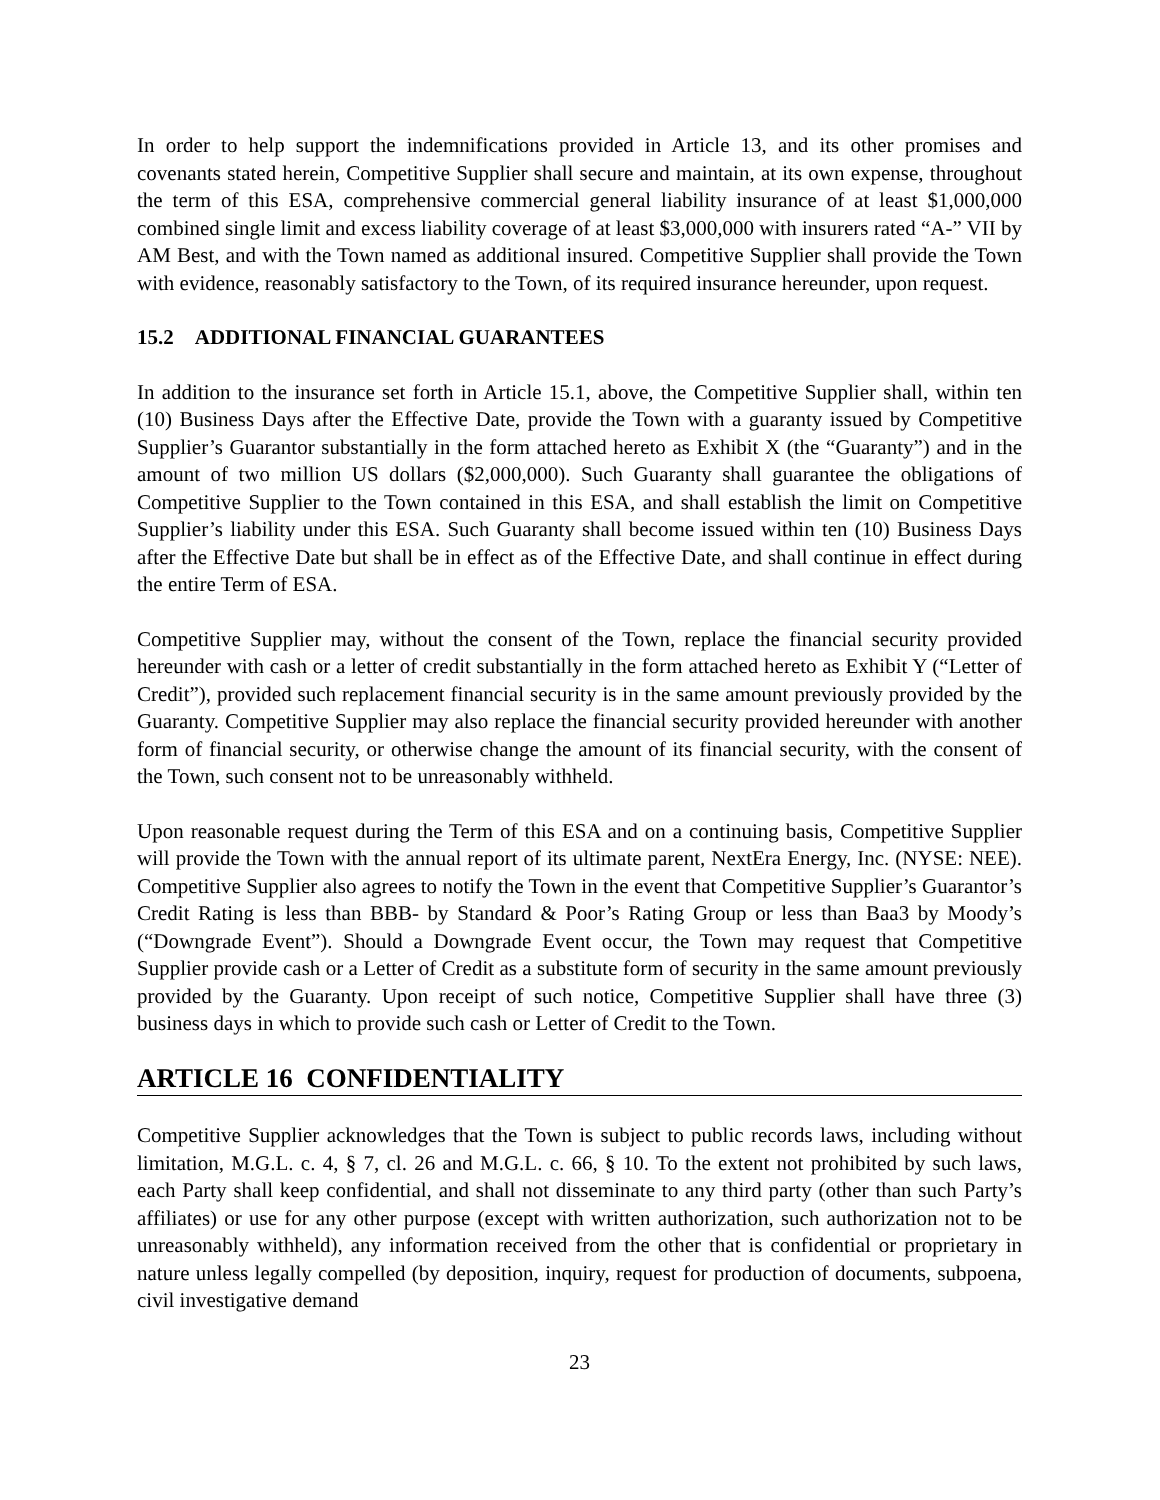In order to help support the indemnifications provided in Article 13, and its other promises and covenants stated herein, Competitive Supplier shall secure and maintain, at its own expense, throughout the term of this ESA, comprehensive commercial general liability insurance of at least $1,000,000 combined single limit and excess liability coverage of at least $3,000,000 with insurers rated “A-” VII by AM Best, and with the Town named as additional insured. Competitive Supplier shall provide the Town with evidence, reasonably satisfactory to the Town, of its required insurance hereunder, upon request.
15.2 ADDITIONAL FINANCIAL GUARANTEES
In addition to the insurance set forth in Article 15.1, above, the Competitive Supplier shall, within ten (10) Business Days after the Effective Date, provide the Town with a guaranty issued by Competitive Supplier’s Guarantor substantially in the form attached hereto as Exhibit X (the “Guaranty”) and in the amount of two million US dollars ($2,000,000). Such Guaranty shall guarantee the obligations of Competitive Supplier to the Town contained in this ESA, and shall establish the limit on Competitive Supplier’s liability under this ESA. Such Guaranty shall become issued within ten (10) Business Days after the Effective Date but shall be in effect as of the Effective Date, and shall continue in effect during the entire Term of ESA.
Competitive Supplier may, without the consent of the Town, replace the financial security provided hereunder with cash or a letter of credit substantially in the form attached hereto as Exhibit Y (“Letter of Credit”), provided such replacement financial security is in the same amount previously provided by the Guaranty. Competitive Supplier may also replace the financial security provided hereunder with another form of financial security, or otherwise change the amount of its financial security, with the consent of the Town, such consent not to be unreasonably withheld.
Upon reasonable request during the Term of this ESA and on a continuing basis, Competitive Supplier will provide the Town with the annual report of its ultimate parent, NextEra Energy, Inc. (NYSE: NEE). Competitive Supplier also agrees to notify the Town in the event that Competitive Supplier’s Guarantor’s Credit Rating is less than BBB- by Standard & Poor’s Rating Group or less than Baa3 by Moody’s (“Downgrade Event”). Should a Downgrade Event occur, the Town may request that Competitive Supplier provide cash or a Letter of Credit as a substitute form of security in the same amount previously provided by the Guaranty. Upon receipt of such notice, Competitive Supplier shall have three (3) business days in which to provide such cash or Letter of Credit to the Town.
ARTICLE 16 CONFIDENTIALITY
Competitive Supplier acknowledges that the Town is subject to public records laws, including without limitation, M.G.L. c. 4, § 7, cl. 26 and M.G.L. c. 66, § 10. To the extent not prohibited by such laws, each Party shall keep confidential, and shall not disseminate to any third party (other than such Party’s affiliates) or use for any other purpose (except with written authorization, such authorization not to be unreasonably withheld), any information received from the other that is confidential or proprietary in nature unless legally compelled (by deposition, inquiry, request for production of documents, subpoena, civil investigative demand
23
+ + +
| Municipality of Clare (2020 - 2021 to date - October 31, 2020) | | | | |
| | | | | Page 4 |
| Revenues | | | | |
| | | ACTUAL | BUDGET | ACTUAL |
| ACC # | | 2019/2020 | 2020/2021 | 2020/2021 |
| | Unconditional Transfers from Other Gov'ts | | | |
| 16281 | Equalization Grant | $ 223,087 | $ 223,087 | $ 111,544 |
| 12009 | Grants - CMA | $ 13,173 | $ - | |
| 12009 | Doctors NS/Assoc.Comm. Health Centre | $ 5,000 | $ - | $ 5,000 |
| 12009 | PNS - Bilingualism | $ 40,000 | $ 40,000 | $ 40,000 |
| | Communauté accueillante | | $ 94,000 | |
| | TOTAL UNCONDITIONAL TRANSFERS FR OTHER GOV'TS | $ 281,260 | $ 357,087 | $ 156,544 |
+ + +
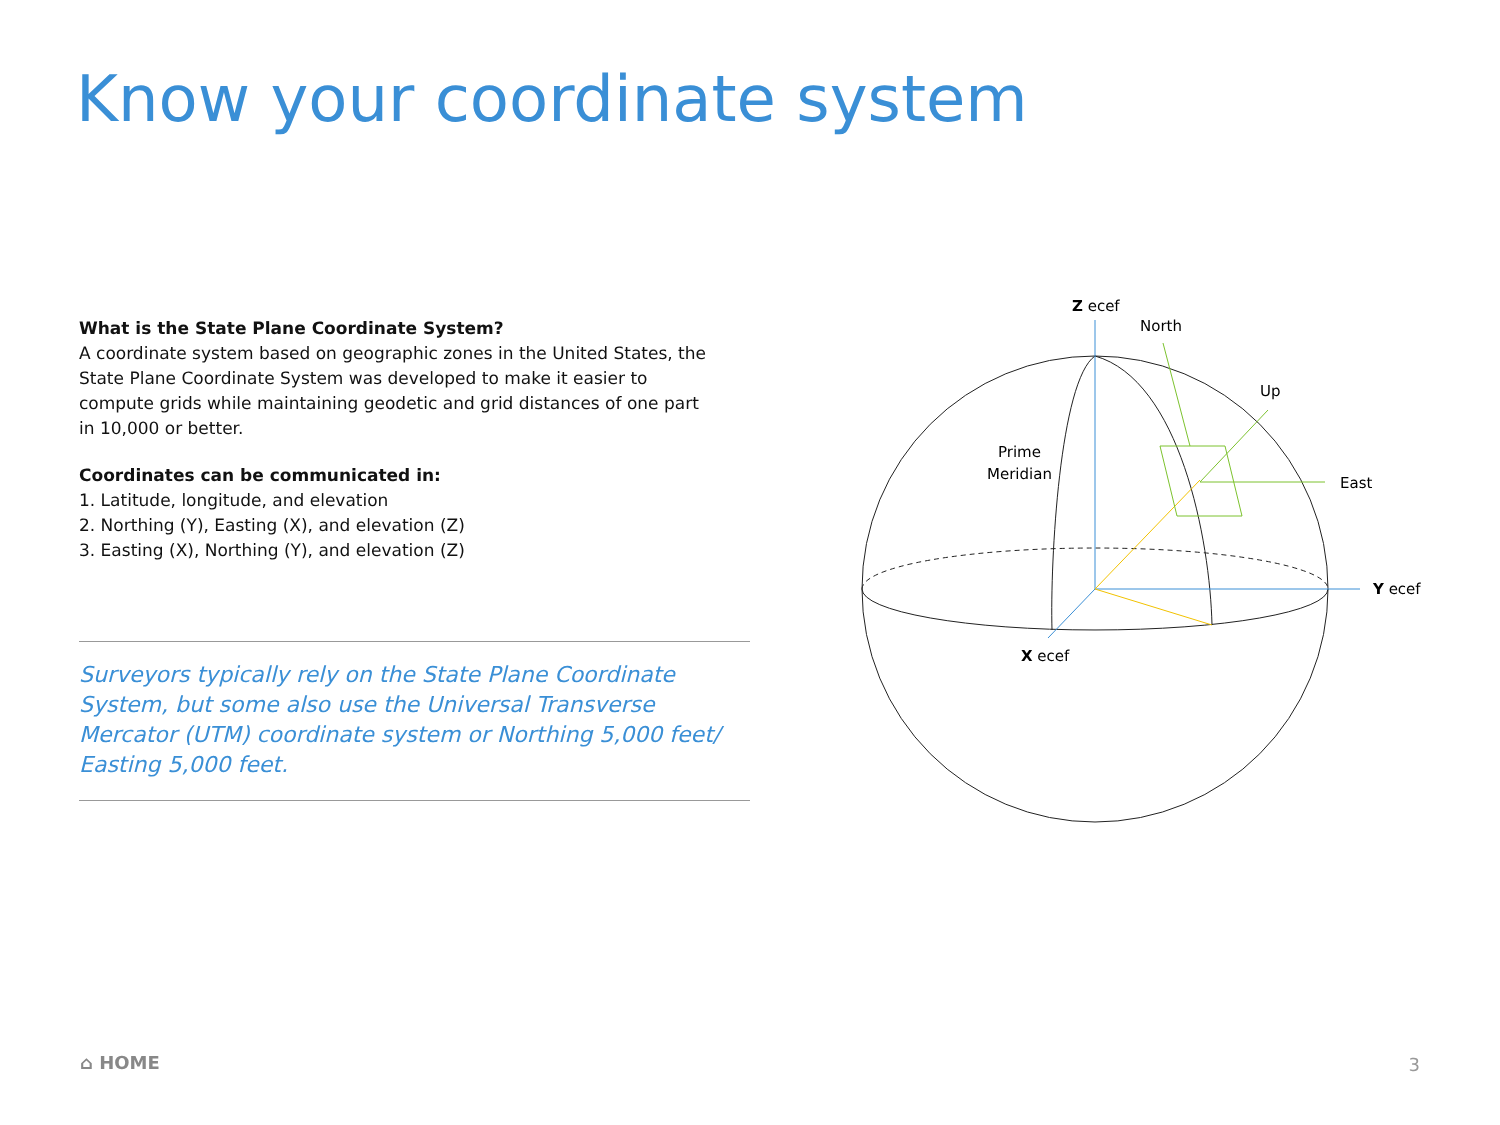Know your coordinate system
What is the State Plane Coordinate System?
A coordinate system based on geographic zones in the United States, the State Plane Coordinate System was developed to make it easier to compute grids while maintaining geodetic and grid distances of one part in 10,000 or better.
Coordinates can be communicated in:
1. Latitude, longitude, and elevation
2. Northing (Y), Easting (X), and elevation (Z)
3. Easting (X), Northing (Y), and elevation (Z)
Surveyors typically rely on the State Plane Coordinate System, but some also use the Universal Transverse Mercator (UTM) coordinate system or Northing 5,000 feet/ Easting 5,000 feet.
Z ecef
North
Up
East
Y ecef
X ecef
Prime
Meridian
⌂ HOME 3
+ + +
[DIRECTIONS FOR THIS TASK]:
Write out, word for word, the stretch of entries that begins at the line with "In order to" and ends at the line with "In addition to". Pictures do not belong in it.

[OUTPUT OF THE TASK]:
In order to help support the indemnifications provided in Article 13, and its other promises and covenants stated herein, Competitive Supplier shall secure and maintain, at its own expense, throughout the term of this ESA, comprehensive commercial general liability insurance of at least $1,000,000 combined single limit and excess liability coverage of at least $3,000,000 with insurers rated “A-” VII by AM Best, and with the Town named as additional insured. Competitive Supplier shall provide the Town with evidence, reasonably satisfactory to the Town, of its required insurance hereunder, upon request.
15.2 ADDITIONAL FINANCIAL GUARANTEES
In addition to the insurance set forth in Article 15.1, above, the Competitive Supplier shall, within ten (10) Business Days after the Effective Date, provide the Town with a guaranty issued by Competitive Supplier’s Guarantor substantially in the form attached hereto as Exhibit X (the “Guaranty”) and in the amount of two million US dollars ($2,000,000). Such Guaranty shall guarantee the obligations of Competitive Supplier to the Town contained in this ESA, and shall establish the limit on Competitive Supplier’s liability under this ESA. Such Guaranty shall become issued within ten (10) Business Days after the Effective Date but shall be in effect as of the Effective Date, and shall continue in effect during the entire Term of ESA.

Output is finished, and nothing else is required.